My mini retreat

It's coming to an end for my 3rd week of internship. That makes 5 more to go. Not that long though. However I have lots of free time to spare after work and the weekends. 

Got my final results for years of studies in uni earlier this week. Not that trilled. Still having unfinished business that will quickly come to a close in a couple of days. My mind is so blank for that. Yet there are some other things that I began to notice. 

What I've done for the past 3 weeks in work really does test my attitude in doing a task or two. I'm trying not to complain bout what I am doing but it does challenge me mentally. Somebody gotta do that job anyhow. At least I've learn something in terms of dealing with people on the phone. Not doing any telemarketer job though. I realized that if speak with the person on the other end of the phone with courtesy and a happy tone even they greet me with a I-hate-my-job voice, they'll change their tone most of the time. There were some that was jolly and it's so refreshing to hear these one in a while when making more than 50 calls a day. Since I'm asking for a favour with those calls, I shouldn't be all you owe me this favour kinda attitude. I'm sure they will be more accommodating with a friendlier attitude. Well, I do. 

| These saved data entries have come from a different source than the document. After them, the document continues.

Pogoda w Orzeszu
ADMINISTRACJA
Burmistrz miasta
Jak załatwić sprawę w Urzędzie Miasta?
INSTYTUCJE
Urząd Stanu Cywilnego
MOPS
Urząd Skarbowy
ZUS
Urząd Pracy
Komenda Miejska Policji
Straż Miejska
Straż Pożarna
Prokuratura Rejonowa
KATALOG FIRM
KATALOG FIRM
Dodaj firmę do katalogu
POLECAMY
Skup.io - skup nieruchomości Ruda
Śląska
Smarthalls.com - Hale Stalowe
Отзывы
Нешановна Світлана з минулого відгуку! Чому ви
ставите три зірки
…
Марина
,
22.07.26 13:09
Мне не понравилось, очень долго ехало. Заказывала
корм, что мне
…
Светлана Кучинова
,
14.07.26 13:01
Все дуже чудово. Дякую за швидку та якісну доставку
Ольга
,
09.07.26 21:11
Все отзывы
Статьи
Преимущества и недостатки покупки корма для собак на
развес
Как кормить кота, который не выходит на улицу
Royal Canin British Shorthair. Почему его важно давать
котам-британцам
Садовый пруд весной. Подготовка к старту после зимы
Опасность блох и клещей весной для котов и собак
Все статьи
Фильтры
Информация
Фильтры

Moving on. Like I said I have lots of time on my side, somehow I'm getting slightly sensitive with details. Details such as people's voices and details even wen I watch a movie or drama. My mind starts to dissect each section of the movie when it goes to an analyzing mode. Then I realized that "hey, this point stands out a lot. Why didn't I realized before." Why does this not being applied in my academic situation? Maybe when it ends only I will get some enlightenment. Slow brain for academic but training it for the real world. 

So had been watching some old recycled movies lately to pass some time other than the weekend outings I had the last two weeks. Definitely sparked new ideas about life and how I should tweak some in mine and changing of perspective. I've been living in my own diva world for a little too long. Yet people still see me as if I'm living that diva world. Well, I don't have to justify myself to the world by my words. I may say one thing and do another, may be a hypocrite or look like one. I'm trying at least to be honest with myself. 

Definitely learning something new everyday even if I'm facing four walls all day. My future is hanging by a thread.